On this evening, three women—Maren Hontvet, Karen Christensen (who were sisters), and their sister-in-law Anethe Christensen—were staying alone in a house while their husbands were out fishing. It was a cold evening in March, and the alleged murderer arrived in a rowboat stolen from the harbor in Portsmouth.
The evidence points to one Louis Wagner, who had worked in the service of the Hontvets, who themselves came from Norway in 1866 (Wagner helped work on Mathew Hontvet’s fishing boat in exchange for room and board).
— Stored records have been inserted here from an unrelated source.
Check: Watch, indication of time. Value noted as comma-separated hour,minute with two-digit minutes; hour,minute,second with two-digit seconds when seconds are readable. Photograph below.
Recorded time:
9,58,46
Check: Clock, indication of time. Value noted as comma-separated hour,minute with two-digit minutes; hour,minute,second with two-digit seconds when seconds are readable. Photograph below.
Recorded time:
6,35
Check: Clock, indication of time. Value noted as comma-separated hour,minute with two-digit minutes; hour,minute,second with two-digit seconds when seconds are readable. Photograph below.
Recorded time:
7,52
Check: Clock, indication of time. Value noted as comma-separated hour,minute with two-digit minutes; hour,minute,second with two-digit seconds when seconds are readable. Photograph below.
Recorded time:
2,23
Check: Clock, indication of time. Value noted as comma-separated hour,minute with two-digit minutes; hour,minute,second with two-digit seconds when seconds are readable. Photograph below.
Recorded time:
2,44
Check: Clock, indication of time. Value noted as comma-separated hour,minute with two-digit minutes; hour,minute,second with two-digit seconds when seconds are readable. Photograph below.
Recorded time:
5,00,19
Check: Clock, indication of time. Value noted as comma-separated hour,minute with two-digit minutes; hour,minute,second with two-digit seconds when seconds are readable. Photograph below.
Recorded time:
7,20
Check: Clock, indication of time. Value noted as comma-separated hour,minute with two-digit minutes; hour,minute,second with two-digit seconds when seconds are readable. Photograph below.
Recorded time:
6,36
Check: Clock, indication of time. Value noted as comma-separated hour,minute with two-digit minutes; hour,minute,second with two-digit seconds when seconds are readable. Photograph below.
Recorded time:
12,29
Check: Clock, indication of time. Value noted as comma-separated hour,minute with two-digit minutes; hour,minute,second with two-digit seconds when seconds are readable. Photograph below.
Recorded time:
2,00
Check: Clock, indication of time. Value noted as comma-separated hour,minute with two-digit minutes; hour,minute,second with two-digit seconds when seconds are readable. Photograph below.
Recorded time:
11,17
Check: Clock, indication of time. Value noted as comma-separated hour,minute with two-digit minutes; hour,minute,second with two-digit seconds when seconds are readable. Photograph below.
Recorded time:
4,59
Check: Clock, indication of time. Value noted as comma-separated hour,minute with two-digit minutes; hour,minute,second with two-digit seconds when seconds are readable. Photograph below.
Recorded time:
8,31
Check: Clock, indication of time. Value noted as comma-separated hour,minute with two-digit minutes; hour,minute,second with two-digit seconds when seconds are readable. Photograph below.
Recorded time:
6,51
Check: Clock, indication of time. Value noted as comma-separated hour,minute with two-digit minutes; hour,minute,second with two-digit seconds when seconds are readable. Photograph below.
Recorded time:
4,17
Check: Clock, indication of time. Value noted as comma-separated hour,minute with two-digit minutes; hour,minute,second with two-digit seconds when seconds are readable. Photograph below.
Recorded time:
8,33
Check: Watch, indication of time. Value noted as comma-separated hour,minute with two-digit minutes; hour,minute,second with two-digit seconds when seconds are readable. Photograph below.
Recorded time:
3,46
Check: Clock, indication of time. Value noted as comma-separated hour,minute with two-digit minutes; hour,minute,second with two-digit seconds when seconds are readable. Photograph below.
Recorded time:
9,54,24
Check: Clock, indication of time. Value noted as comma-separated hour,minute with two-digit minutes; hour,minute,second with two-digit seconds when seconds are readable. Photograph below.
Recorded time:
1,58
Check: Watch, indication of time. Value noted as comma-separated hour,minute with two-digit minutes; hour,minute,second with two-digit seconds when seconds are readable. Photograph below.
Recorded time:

On the evening of the murder, Karen was sleeping in the kitchen for the night—as she normally lived on a neighboring island where she was employed. It was Karen who was first accosted by the intruder who beat her with a chair in the kitchen. Maren saw this, and tried to save Anethe by hiding her behind a bolted door; however, the murderer broke the door down and killed Anethe with an axe. Maren, unable to help a crippled Karen, escaped by jumping out of a window and hiding behind a rock until the following dawn. The intruder then strangled Karen.
The circumstantial evidence incriminating Wagner was quite complicated; he had been asked by Mathew Hontvet and his family members to help them pick up fishing bait in Portsmouth on the day of the murder, and, when this shipment was delayed, Wagner would therefore have known that the women would be home alone.
Additionally, Karen’s purse with $15 in it was never recovered from the house, and, having returned to Portsmouth the following day (where Wagner lived and had supposedly stolen the rowboat), Wagner reportedly made purchases totaling $15. The household money was not stolen, though Wagner likely knew where it was kept.